Text Analysis Systems Mine Workplace Emails to Measure Staff Sentiments

Image from Pixabay.com

Have you ever been employed in a genuinely cooperative and productive environment where you looked forward each day to making your contribution to the enterprise and assisting your colleagues? Conversely, have you ever worked in a highly stressful and unsupportive atmosphere where you dreading going back there nearly every day?  Or perhaps you have found in your career that your jobs and employers were somewhere in the mid-range of this spectrum of office cultures.

For all of these good, bad or indifferent workplaces, a key question is whether any of the actions of management to engage the staff and listen to their concerns ever resulted in improved working conditions and higher levels of job satisfaction?

The answer is most often “yes”. Just having a say in, and some sense of control over, our jobs and workflows can indeed have a demonstrable impact on morale, camaraderie and the bottom line. As posited in the Hawthorne Effect, also termed the “Observer Effect”, this was first discovered during studies in the 1920’s and 1930’s when the management of a factory made improvements to the lighting and work schedules. In turn, worker satisfaction and productivity temporarily increased. This was not so much because there was more light, but rather, that the workers sensed that management was paying attention to, and then acting upon, their concerns. The workers perceived they were no longer just cogs in a machine.

Perhaps, too, the Hawthorne Effect is in some ways the workplace equivalent of the Heisenberg’s Uncertainty Principle in physics. To vastly oversimplify this slippery concept, the mere act of observing a subatomic particle can change its position.¹

Giving the processes of observation, analysis and change at the enterprise level a modern (but non-quantum) spin, is a fascinating new article in the September 2018 issue of The Atlantic entitled What Your Boss Could Learn by Reading the Whole Company’s Emails, by Frank Partnoy.  I highly recommend a click-through and full read if you have an opportunity. I will summarize and annotate it, and then, considering my own thorough lack of understanding of the basics of y=f(x), pose some of my own physics-free questions.

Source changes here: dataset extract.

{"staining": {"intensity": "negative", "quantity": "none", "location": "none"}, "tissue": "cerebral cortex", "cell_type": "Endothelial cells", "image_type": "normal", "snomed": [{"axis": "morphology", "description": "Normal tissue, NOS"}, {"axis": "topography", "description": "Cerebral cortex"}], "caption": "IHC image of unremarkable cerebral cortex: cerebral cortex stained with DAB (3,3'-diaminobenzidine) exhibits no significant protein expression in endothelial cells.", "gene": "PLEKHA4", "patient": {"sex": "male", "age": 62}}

“Engagement” of Enron’s Emails

By Enron [Public domain], via Wikimedia Commons

Andrew Fastow was the Chief Financial Officer of Enron when the company infamously collapsed into bankruptcy in December 2001. Criminal charges were brought against some of the corporate officers, including Fastow, who went to prison for six years as a result.

After he had served his sentence he became a public speaker about his experience. At one of his presentations in Amsterdam in 2016, two men from the audience approached him. They were from KeenCorp, whose business is data analytics. Specifically, their clients hire them to analyze the email “word patterns and their context” of their employees. This is done in an effort to quantify and measure the degree of the staff’s “engagement”. The resulting numerical rating is higher when they feel more “positive and engaged”, while lower when they are unhappier and less “engaged”.

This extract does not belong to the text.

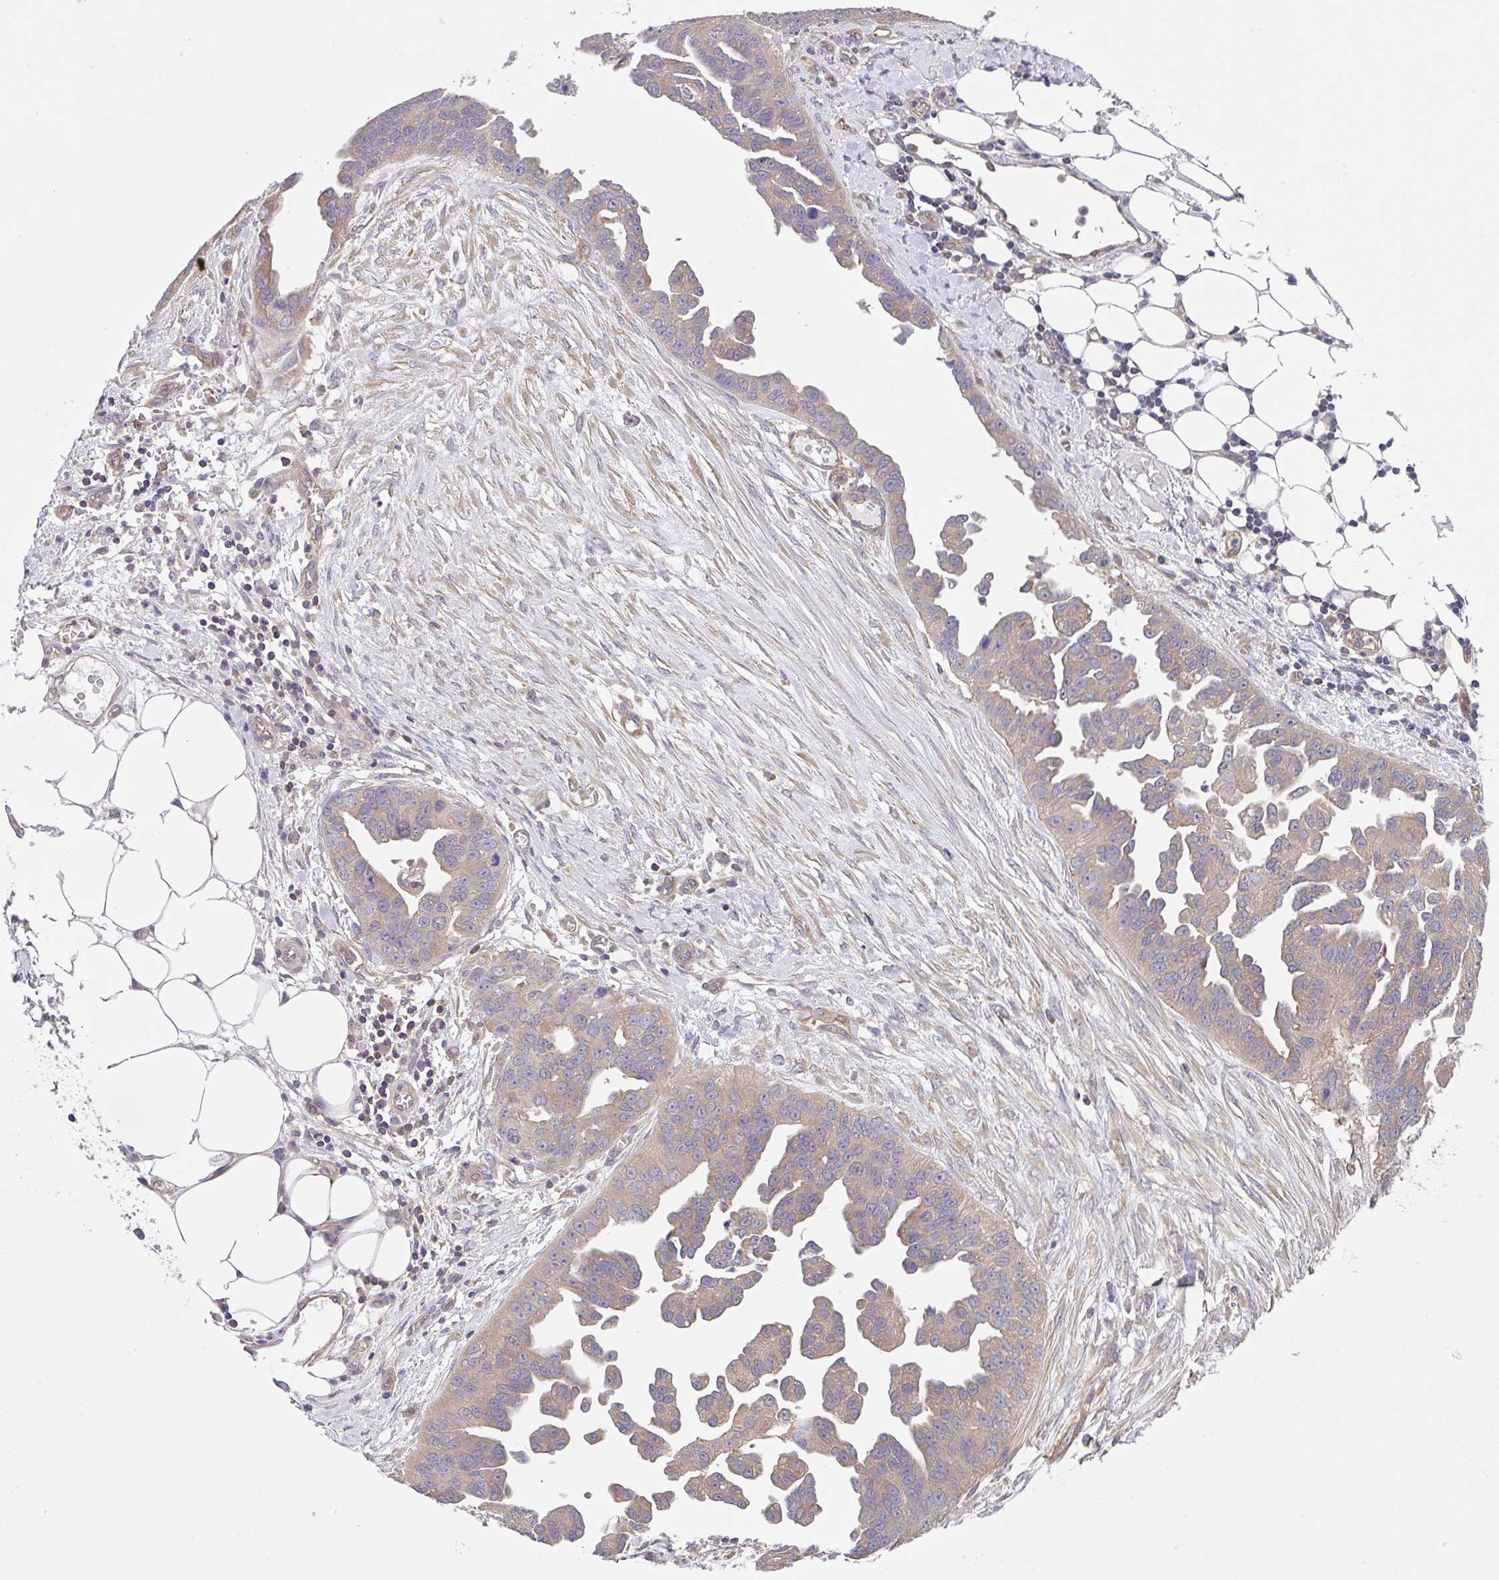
{"staining": {"intensity": "weak", "quantity": ">75%", "location": "cytoplasmic/membranous"}, "tissue": "ovarian cancer", "cell_type": "Tumor cells", "image_type": "cancer", "snomed": [{"axis": "morphology", "description": "Cystadenocarcinoma, serous, NOS"}, {"axis": "topography", "description": "Ovary"}], "caption": "Protein expression by immunohistochemistry (IHC) reveals weak cytoplasmic/membranous staining in about >75% of tumor cells in ovarian cancer.", "gene": "TMEM229A", "patient": {"sex": "female", "age": 75}}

The KeenCorp representatives explained to Fastow that they had applied their software to the email archives of 150 Enron executives in an effort to determine “how key moments in the company’s tumultuous collapse” would be assessed and a rated by their software. (See also the February 26, 2016 Subway Fold post entitled The Predictive Benefits of Analyzing Employees’ Communications Networks, covering, among other things, a similar analysis of Enron’s emails.)

KeenCorp’s software found the lowest engagement score when Enron filed for bankruptcy. However, the index also took a steep dive two years earlier. This was puzzling since the news about the Enron scandal was not yet public. So, they asked Fastow if he could recall “anything unusual happening at Enron on June 28, 1999”.

Sentimental Journal

Milky Way in Mauritius, Image by Jarkko J

Today the text analytics business, like the work done by KeenCorp, is thriving. It has been long-established as the processing behind email spam filters. Now it is finding other applications including monitoring corporate reputations on social media and other sites.²

The finance industry is another growth sector, as investment banks and hedge funds scan a wide variety of information sources to locate “slight changes in language” that may point towards pending increases or decreases in share prices. Financial research providers are using artificial intelligence to mine “insights” from their own selections of news and analytical sources.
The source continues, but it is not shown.